Единственный соперник

Между тем Константин Петрович уже не внимал Баранову. Но какие-то слова из бумаги, составленной Соловьевым, все-таки запали в душу. «Единый Бог, единый Бог — Бог Любви». Он наткнулся на подобные строки не так давно — три-четыре года назад — у другого богоотступника и лжехристианина, с которым вступил в открытую схватку. И Соловьев, и тот, другой, чья фамилия сейчас высветится в сознании огненными литерами, придерживались сходного взгляда на совершившееся злодеяние, они оба требовали от государя проявления милости к обагренным святой кровью террористам, которые эту милость признали бы, безусловно, за знак слабости, утверждение собственной правоты и продолжили бы убийственную бойню в постоянно расширяющихся масштабах. Они завалили бы Россию трупами и в грядущих смертельных столкновениях лишь увеличили бы число невинных жертв. А рассуждают бесстыдно о Боге Любви. Кстати, излишне горячившийся философ ругательски ругал графа и печатно, и прилюдно, а Толстой, надо отдать ему должное, мало замечал волосатого и хилого задиру.

Константин Петрович припомнил, откуда возникли слова, знакомые издавна, припомнил чувство, с которым их прочел не в первый раз, припомнил и фамилию — граф Лев Толстой. Несмотря на возраст, у Константина Петровича остался живой, восприимчивый мозг, ничего не забывающий, ничего не упускающий и всегда готовый к любой работе. Сейчас он прокручивал, как в волшебном фонаре, собственную жизнь фрагментами, кусками, повинуясь какому-то тайному движению сердца. Он безошибочно воспроизводил включенные в его судьбу тексты, будто принадлежащие ему, слитые с ним, ставшие частью измученного существа. Непонимание и горькие обиды, ошибки и поражения не делали Константина Петровича уступчивее или понятливее.
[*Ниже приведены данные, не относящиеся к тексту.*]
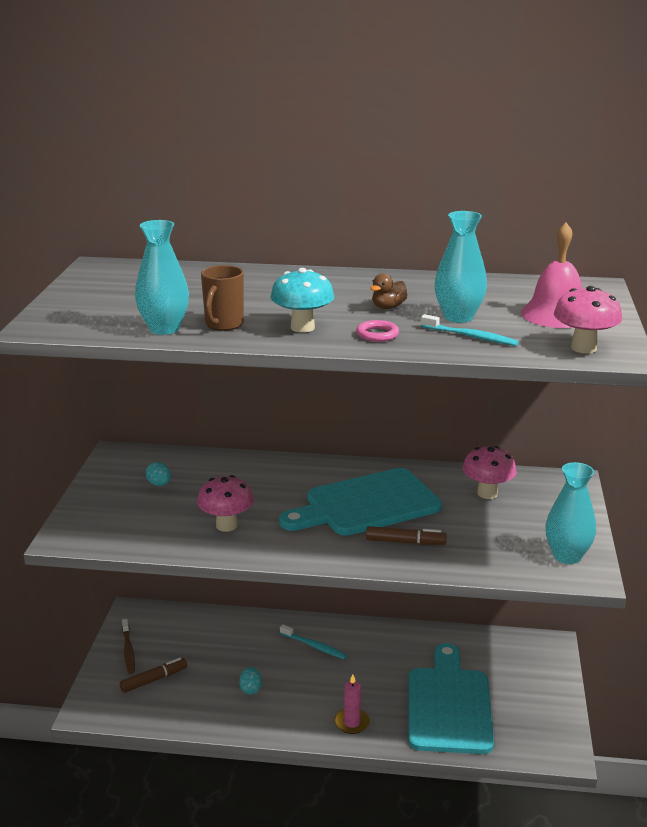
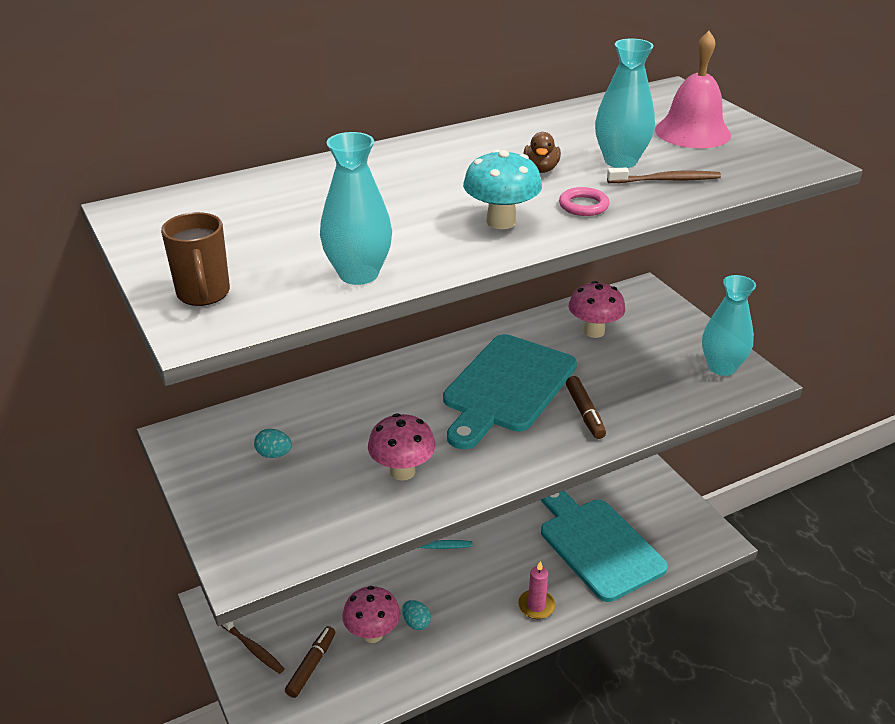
camera: 35 degrees left, 10 degrees up
brown mug [201,265,244,331] -> brown mug moved to [161,212,230,306]
brown marker [366,526,447,545] -> brown marker turned 105 degrees clockwise [566,376,606,439]
turquoise toothbrush [421,314,519,346] -> brown toothbrush [607,167,721,183]
pink mushroom [554,286,622,353] -> pink mushroom moved to [342,586,401,643]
Он прочно стоял на своем, зная, что сдача позиций в отношении к традиционной церкви приведет к духовному и идейному разгрому. Он понимал, что здание государства постепенно рушится, и поражался, как умные и даже гениальные люди не в силах усвоить простые истины, превратив христианскую веру в опору гуманитарного и научного интеллекта. Они хотят веру в лучшем случае совместить или, что хуже, вывести из самых последних исследовательских и технических открытий, отправив в архив Священное Писание, правда, каждодневно пользуясь его мудростью, а Божественные откровения выдавая за накопленный народом опыт. Вера у многих перестает быть всеобъемлющим состоянием обращенной к Богу души. У образованных, но воспитанных вне церковных рамок людей вера нередко занимает маленький уголок в сознании. Таков был Владимир Соловьев. Его оппонент Лев Толстой ушел еще дальше по стезе неверия. Константин Петрович никогда не вступил бы в открытый спор с автором «Войны и мира» и вовсе не из-за страха потерпеть неудачу. Возражения Толстого после публикации определения Святейшего синода в «Церковных ведомостях» он велел напечатать в одном из летних номеров «Миссионерского обозрения», сделав все-таки цензурные купюры, в которых потерявший ощущение реальности писатель пытался унизить и высмеять обрядность православной церкви, тем самым лишая ее исторических корней, а без них живое древо веры вянет. Значит, срубить хотел крест, чтоб без креста и жить, и умереть.